Developing a chick embryo model to aid in development of personalised therapies for malignant pleural mesothelioma

A pink eppendorf rack

At a glance

In progress
Award date
November 2019 - July 2023
Grant amount
£430,895
Principal investigator
Professor Judy Coulson

Co-investigator(s)

Institute
University of Liverpool

R

  • Replacement
Read the abstract
View the grant profile on GtR

Contents

Overview

Why did we fund this project?

This award aims to expand the chick embryo chorioallantoic membrane model (CAM) to studies of malignant pleural mesothelioma (MPM) to replace the use of mouse xenograft models.

New therapies for MPM are first identified using in vitro immortalised MPM cells. Candidate drugs then undergo preclinical testing in mouse xenograft models. These xenografts use either MPM cell lines or tissue derived from a patient’s tumour. The severity of these studies is classified as moderate under the Animals (Scientific Procedures) Act 1986 due to the level of suffering caused. CAM has previously been validated for breast and pancreatic cancers by Dr Anne Herrmann (Co-Investigator) as part of her NC3Rs David Sainsbury Fellowship. Cells are implanted into the CAM, a highly vascular extraembryonic membrane, where they form a small tumour that can be extracted and used in a number of functional studies to study tumorigenesis, angiogenesis and metastasis. Chick embryos are immunodeficient and could avoid some of the issues of xenograft rejection seen in mouse models, which are reported to have a 40% engraftment rate, creating a bias of MPM cancers that are studied.
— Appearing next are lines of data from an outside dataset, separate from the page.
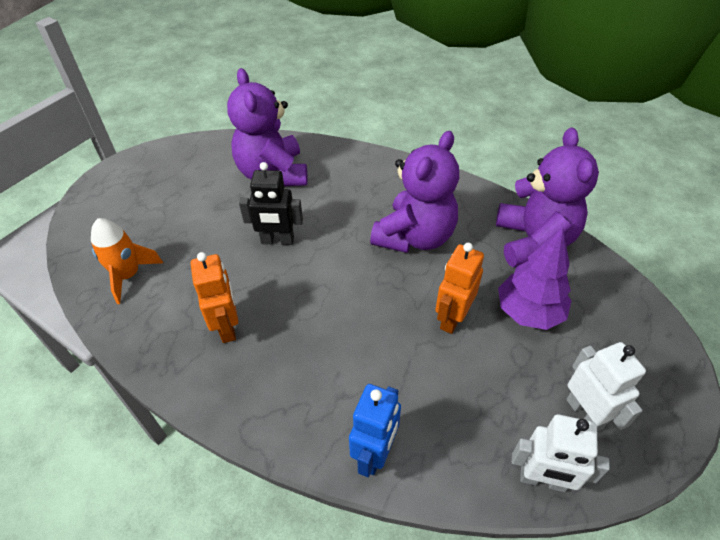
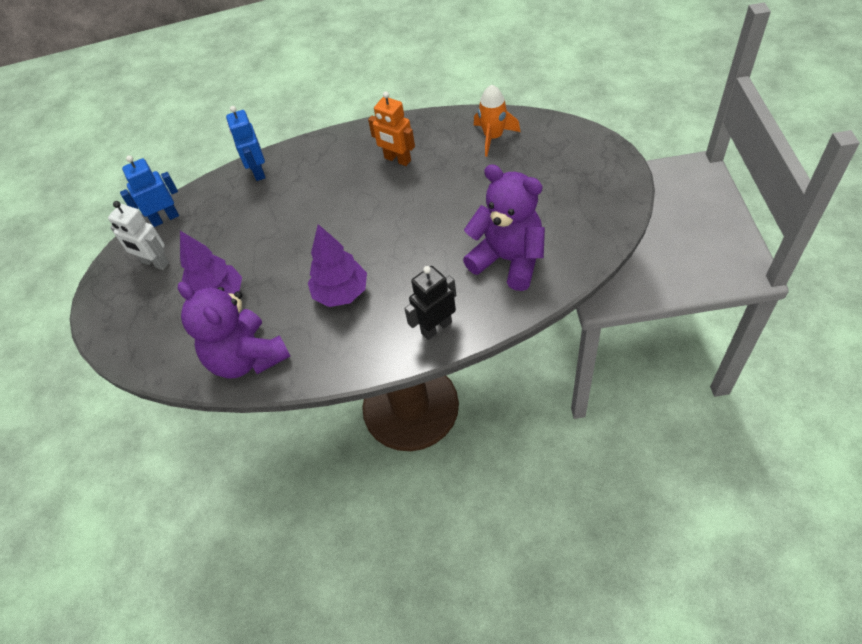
camera: 145 degrees right, 5 degrees up
black robot [239,162,303,245] -> black robot moved to [404,266,456,340]
purple teddy bear [370,131,459,253] -> purple tree [308,224,367,307]
orange robot [435,243,484,334] -> none
white robot [512,414,610,492] -> blue robot [120,155,179,227]

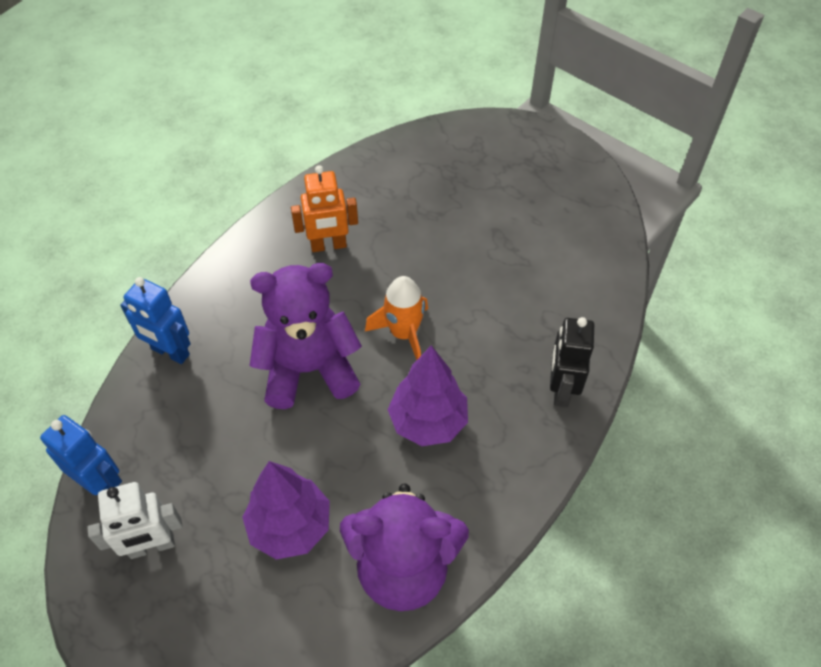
camera: 50 degrees left, 0 degrees up
blue robot [120,155,179,227] -> blue robot turned 105 degrees clockwise [40,415,122,495]
purple teddy bear [463,164,545,291] -> purple teddy bear moved to [249,263,362,409]
orange rocket [474,85,521,157] -> orange rocket moved to [365,276,428,360]

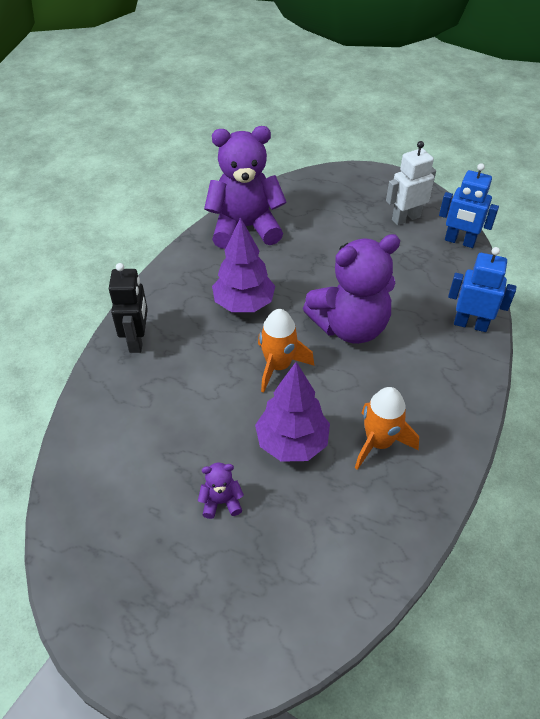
camera: 170 degrees right, 5 degrees down
purple tree [242,461,330,560] -> purple tree moved to [255,362,330,462]
orange robot [291,165,358,252] -> orange rocket [355,387,419,470]
none -> purple teddy bear [198,463,244,519]

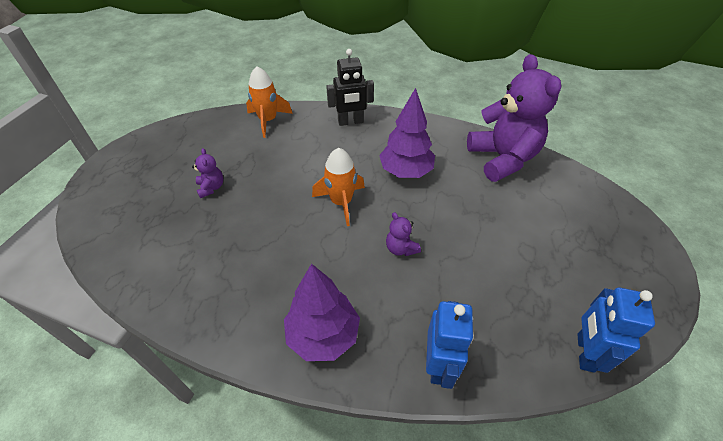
camera: 80 degrees right, 0 degrees up
purple tree [255,362,330,462] -> purple tree moved to [284,263,360,361]
purple teddy bear [303,234,400,344] -> purple teddy bear [386,212,421,256], size x0.41
orange rocket [355,387,419,470] -> orange rocket moved to [246,66,293,138]
white robot [386,141,436,225] -> none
Professor Judy Coulson is collaborating with Anne to optimise the CAM for use in MPM research. They will establish robust protocols for engrafting and culturing MPM cell lines and generate standard operating procedures to enable uptake by other researchers. Judy and colleagues will also use CAM in functional studies to screen the effectiveness of therapeutics against MPM and investigate the role of BAP1 – a tumour suppressor with loss-of-function mutations in more than half of all mesotheliomas.